Approximately  190 additional employees will be transferred to Ericsson Poland. Valter D'Avino, vice president and head of managed services, Ericsson, says: "The contract we signed with Netia in 2006 was one of the first worldwide fixed-line contracts. This is the second time we prolonged this managed-services partnership.” Miroslaw Godlewski, president of the management board and CEO, says the move will help his firm deliver effective and integrated handling and management of networks and service delivery.


Operators partnering with a third party organisation for managed services has rapidly become a commonplace. So why are do these operators outsource? Service providers have traditionally outsourced network monitoring operations to third parties because its allows them to control the cost of service delivery and realise operational efficiency by enforcing SLAs with penalties with the management partner.
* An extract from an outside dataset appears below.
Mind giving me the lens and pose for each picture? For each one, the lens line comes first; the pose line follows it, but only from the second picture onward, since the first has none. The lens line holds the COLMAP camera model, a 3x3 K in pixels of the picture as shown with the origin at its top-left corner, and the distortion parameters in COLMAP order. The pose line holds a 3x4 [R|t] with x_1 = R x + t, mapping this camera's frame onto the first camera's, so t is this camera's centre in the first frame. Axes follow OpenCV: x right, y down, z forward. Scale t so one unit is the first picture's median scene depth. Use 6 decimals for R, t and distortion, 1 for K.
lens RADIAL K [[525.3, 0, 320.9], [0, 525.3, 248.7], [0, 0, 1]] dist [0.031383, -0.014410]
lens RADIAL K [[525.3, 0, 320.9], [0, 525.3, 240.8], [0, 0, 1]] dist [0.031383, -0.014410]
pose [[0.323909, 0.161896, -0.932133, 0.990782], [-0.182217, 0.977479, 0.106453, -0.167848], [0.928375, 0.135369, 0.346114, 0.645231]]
This model has been expanded into other areas of the operator’s business such as marketing intelligence and planning. To achieve this, new KPIs must be developed to determine how value for the business is achieved. Unlike network monitoring operations, which uses the well established MTTR (Mean time to repair) KPI, planning and market intelligence models need to factor consumer satisfaction and market growth as indicators of performance.

Outsourcing models have advantages over traditional in house management. For instance, the  outsource partner would have experience and be able to apply proven management model techniques  immediately, rather than experimenting with the trial and error approach, which is common with in house management. 

Some global operators have realised that establishing a “cookie cutter” one size fits all approach to service assurance, service management and service delivery, is the best approach for uniform customer experience management, and not only standardise on the procedures and policies, but also stipulate which management tools to be used. These operators are less likely to use third party management services, since they have written a comprehensive service portfolio, which can be deployed in any market.

Smaller operators competing with global brands will often use outsourcing services to remain competitive, since enforcing SLAs with a managed service partner is much easier than effecting change internally within the business, where internal politics plays a major part in the decision making process.